A lot more will have to happen before this turns into a crash; and markets
are not there yet.
With all this wailing in the media about stocks, you'd think there's at least
some blood in the streets. But no. Not a drop.
The Dow fell 4.6% today to 24,345. This 1,175-point drop, as it was endlessly
repeated, was the biggest point-drop in history – but irrelevant given
how relentlessly inflated the industrial average had become. The percentage
drop today, combined with the drops of last week, took the Dow down just
8.5% from its all-time high on January 26.
For the year, the Dow is down merely 1.5%. I mean, what horror. The last
time this sort of debacle happened was way back in ancient history of
January and early February 2016.
The Dow is not even in a correction (defined as -10% from its recent high).

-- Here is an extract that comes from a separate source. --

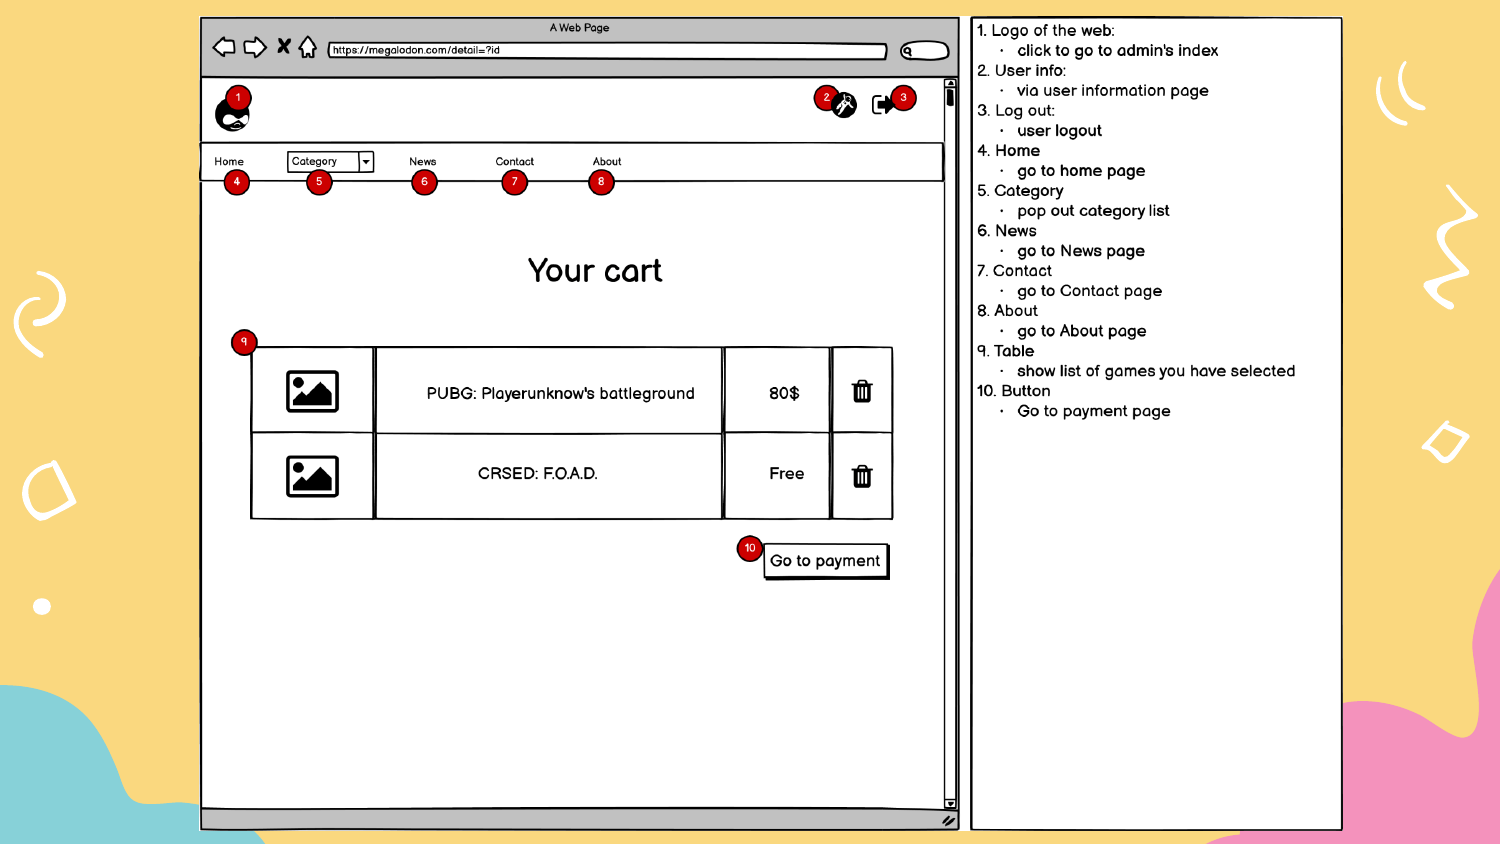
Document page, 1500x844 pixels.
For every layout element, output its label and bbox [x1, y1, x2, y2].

But that messy Friday and Monday, following a record 410-day streak
without a 5% decline, did break the recently pandemic illusion that you
cannot lose money in stocks.
When the Dow gained 1,000 points in the shortest time ever, after having
already booked the fastest-ever 1,000-point gains in prior months and
years, no one was complaining about it. These rapid-fire 1,000-point-gains
had become the new normal. So today, one of those 1,000-point gains has
been unwound.
The S&P 500 dropped 113 points, or 4.1%, to 2,648. This took the
index back to December 8, 2017. The past six trading days were the worst
decline since … well, since the weeks leading up to February 7, 2016,
at which point the S&P 500 was off 19%, not quite enough for a dip into
an official bear market.
The Nasdaq fell 272 points today, or 3.8%, to 6,967, below 7,000 for the
first time since the end of December, but remains, if barely, in positive
territory for the year.
What'll happen next? Dip buyers will come in, maybe at this very moment,
or maybe later, and some of them will likely get plowed under, but there
is way too much cash lined up in hedge funds specifically set up to profit
from sell-offs. And dip-buyers have been rewarded relentlessly over the
past eight years, and it's not until the dip buyers get massively destroyed
and stop dip-buying that the market is in real trouble.
Because nothing goes to heck in a straight line.
But already, the coddled soothsayers on Wall Street are blaming the Fed.
These are the same ones that could never get enough QE, that insisted
on calling QE-3 "QE Infinity," clamoring at the time for eternal
scorched-earth-monetary policies so that asset prices would recklessly
get inflated to the moon. They're the same ones now clamoring for
the Fed back off its "normalization" strategy.
They just sound like silly little crybabies that cannot deal with markets
attempting however briefly and feebly to do some price discovery on
their own.
Compared to the sell-off that has been crushing cryptocurrencies –
even the largest ones have plunged 50% to 80% from their peak a month
ago – the sell-off in stocks so far is mild. Oil sold off too. As did some
other commodities and assets. And as confidence in them began to wobble,
there are some things that have been rising over past few days, including
gold prices.
As usual when too many retail investors suddenly realize that something
is up, and they want to get their goods onto dry land, it didn't work.
The websites of a number of online brokers, mutual fund firms, and
fintech robo-advisers went down at least briefly under the onslaught of traffic.
They included Charles Schwab, TD Ameritrade, Vanguard Group, T. Rowe
Price, robo- adviser fintech startups Wealthfront and Betterment, and others.
This sort of thing happens frequently: When retail investors are rattled and
are trying to sell, the system breaks for them. This shows how hard it
can be for those waiting to sell at the absolute peak — if they could even
identify it — to be able to get out at that peak, when everyone is trying
to get out at the same time.
So do Friday and Monday count as a "rout?" Yes. But a crash? No. Far from
it. A lot more will have to happen before this turns into a real crash, and
markets are not there yet. But many people will need to get used to a new
sensation in their lives: losing money in stocks.
In terms of bonds, it's only a question of how disruptive the adjustment will be,
whether it will be just a painful sell-off or junk-bond mayhem.